Irrespective of caste, creed or religion, practically every household in Kerala, rich or poor, the one common thing would be the traditional vegetarian 26-dish Onam lunch, more popularly called ‘Onam sadhya’ on the occasion of Onam festival being celebrated on Wednesday.
It is the traditional harvest festival of Kerala and of the three most important days, Thiru Onam, the second day of the Onam festival, falls on Wednesday.Even though most households go for the vegetarian lunch on the first second and third Onam, Thiru Onam is the mother of all vegetarian meals for them.
The only way that the sadhya becomes complete is when it’s eaten from the plantain leaf, with hands and it’s a perfect 10 out of 10 if its eaten seated on the floor, which, has now become a rarity.Incidentally, old-timers are very particular that the 26-dish lunch is served on the leaf in a very strict order and there is an order for serving the curries poured on to the rice, too.
The mouth-watering lunch includes chips, papads, various preparation of vegetables, a good number of pickles both sweet and sour, the traditional aviyal, sambar, dal served along with a small quantity of ghee, rasam, two different preparations of buttermilk, a chutney powder prepared from grated coconut and not to mention a series of payasams eaten either straight or mixed with a ripe small plantain.
Onam also brings out sartorial changes to practically every Keralite and eating the lunch in it, is another feature of the day. While the ladies prefer to wear the traditional set, which almost looks like the sari, which is a single-piece dress, the younger ones are mostly spotted in the now rarely seen, the traditional skirt (pavada) and blouse.
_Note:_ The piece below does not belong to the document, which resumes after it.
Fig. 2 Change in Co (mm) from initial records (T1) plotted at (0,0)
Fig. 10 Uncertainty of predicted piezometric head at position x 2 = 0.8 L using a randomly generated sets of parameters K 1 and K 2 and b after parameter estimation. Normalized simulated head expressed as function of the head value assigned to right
And not to be left out, most men prefer to wear the mundu (dhoti).But according to old-timers, the biggest change in all this, while in yesteryears, preparation for Onam in most households begins a month before, when practically special vegetables that are to be used for the sadhya, are identified from the homesteads besides pickles are all prepared well in advance.
“Those times have all disappeared into oblivion and I don’t think anyone has the time for all this now. In today’s fast world, everything is available on fingertips and just a phone call will see you the Onam sadhya delivered at your doorstep in a matter of 30 minutes,” said 82-year retired teacher Geetha Nampoothiri.